Thanks for the help with this. Yeah, I did not even think about the whole multiline issue. That helped a lot.

Yeah I don’t think the nested parentheses in a pattern of the form ((...)) do anything except changing the indices of the matching groups. Take for example

r"^(?<val>[[:graph:]]+)(([[:blank:]]+[[:punct:]|=]+[[:blank:]])+)(?<lbl>.+)$"

The inner parentheses in (([[:blank:]]+[[:punct:]|=]+[[:blank:]])+) are important to define what the last + should do, but the outer parentheses can be removed.

Inside square brackets, the operator characters lose their meaning, they become literal characters that define a character class, and if the class starts with ^ the match is inverted.

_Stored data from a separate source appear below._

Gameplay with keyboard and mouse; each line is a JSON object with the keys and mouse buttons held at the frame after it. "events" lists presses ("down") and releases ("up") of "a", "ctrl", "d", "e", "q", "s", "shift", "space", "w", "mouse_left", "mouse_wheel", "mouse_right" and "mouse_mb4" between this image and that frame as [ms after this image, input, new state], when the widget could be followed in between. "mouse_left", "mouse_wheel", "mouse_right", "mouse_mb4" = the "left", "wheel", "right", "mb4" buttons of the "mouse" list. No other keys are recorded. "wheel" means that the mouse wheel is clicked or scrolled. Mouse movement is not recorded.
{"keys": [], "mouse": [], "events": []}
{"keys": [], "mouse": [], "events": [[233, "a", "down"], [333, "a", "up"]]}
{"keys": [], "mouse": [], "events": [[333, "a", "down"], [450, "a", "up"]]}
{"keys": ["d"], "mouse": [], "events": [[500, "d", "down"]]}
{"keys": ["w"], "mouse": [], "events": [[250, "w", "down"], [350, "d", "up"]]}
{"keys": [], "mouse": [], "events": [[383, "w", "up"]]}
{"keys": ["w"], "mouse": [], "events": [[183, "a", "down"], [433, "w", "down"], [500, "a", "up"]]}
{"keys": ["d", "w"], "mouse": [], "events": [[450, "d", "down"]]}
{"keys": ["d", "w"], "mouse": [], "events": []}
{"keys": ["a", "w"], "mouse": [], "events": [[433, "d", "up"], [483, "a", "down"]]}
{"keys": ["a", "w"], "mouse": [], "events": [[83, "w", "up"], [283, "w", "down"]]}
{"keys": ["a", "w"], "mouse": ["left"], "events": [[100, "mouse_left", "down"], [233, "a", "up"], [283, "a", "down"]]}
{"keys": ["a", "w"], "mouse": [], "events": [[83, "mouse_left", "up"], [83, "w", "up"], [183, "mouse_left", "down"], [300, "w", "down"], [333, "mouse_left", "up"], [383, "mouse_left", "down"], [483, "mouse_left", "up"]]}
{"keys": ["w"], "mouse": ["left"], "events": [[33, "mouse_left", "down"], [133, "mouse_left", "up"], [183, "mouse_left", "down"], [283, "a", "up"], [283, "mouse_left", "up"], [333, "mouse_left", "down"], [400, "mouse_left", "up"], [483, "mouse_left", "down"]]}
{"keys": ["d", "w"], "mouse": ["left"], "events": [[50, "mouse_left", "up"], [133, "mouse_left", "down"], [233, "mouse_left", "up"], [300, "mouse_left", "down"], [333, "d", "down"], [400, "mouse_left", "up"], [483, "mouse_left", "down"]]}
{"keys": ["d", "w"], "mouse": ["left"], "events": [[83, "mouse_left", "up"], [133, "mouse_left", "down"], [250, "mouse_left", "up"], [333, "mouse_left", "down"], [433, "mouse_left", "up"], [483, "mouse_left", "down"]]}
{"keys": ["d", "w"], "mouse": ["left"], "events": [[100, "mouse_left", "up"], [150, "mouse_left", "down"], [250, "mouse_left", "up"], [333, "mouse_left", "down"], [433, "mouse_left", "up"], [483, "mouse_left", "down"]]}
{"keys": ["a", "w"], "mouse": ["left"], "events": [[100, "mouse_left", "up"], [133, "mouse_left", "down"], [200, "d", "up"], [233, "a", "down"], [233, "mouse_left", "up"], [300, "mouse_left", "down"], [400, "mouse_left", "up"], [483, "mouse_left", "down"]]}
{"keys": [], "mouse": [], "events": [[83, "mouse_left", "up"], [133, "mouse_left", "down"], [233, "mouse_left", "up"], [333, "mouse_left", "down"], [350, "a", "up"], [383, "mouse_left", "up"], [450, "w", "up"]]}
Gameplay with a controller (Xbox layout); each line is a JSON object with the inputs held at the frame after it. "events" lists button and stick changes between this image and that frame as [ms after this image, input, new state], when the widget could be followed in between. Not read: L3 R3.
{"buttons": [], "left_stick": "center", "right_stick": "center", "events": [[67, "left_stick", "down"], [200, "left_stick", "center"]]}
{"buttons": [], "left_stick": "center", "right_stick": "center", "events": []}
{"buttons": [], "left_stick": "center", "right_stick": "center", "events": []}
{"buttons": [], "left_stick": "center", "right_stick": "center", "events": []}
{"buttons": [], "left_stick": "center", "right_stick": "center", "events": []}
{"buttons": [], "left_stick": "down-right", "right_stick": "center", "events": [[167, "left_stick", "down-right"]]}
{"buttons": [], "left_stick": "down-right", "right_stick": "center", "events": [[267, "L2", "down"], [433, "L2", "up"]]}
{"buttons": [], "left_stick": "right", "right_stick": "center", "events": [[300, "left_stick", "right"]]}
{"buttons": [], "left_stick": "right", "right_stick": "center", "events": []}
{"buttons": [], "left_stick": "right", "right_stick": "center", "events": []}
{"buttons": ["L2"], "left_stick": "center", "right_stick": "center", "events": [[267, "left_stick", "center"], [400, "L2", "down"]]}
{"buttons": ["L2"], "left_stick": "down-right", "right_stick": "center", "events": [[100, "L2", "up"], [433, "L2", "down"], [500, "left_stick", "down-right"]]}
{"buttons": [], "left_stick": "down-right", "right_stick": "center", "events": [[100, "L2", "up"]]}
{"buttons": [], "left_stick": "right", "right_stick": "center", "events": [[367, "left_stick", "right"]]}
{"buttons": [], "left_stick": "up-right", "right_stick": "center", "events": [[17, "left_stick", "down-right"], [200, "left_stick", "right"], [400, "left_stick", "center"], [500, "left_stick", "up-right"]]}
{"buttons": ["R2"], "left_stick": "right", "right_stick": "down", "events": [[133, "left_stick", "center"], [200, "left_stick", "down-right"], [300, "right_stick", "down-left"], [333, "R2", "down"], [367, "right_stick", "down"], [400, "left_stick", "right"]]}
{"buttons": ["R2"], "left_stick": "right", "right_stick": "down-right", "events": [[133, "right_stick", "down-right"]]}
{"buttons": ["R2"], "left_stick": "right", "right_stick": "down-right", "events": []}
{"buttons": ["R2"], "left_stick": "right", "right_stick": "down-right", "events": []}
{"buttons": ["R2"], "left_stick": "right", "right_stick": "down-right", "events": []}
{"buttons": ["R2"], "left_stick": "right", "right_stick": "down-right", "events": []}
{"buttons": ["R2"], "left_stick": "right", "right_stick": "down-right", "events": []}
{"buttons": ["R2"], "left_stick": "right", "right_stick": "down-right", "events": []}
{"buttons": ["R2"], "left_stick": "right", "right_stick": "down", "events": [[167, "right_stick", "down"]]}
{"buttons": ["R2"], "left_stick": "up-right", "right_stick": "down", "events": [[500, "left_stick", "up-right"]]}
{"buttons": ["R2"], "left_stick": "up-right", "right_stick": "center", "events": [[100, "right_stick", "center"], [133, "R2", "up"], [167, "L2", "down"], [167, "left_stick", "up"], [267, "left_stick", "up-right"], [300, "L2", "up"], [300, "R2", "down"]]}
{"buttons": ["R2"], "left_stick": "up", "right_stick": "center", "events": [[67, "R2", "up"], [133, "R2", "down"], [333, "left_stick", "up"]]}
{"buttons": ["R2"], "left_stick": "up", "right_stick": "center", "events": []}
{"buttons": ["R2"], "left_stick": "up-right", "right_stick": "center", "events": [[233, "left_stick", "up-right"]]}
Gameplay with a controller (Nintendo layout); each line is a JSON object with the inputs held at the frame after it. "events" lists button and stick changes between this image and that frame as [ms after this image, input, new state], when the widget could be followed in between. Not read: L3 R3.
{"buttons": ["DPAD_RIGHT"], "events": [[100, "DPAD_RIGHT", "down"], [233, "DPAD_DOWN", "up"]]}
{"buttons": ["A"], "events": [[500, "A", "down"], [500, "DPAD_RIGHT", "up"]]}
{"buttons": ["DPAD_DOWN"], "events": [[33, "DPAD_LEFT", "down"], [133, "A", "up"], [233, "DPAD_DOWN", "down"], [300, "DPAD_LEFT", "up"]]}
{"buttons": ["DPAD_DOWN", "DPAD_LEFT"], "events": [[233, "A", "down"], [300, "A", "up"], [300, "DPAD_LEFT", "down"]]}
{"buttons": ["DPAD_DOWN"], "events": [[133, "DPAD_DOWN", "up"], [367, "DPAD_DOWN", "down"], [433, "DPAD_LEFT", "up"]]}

So [^|\n] will match a single character that is not | and not \n.

In [\n|^]? the ^ doesn’t come first so it doesn’t mean to invert the match: [\n|^] is a class that matches either \n, | or ^. The ? afterwards means that this part of the regexp is optional, and indeed the regexp matches the string in such a way that [\n|^] doesn’t match i.e. doesn’t consume any character.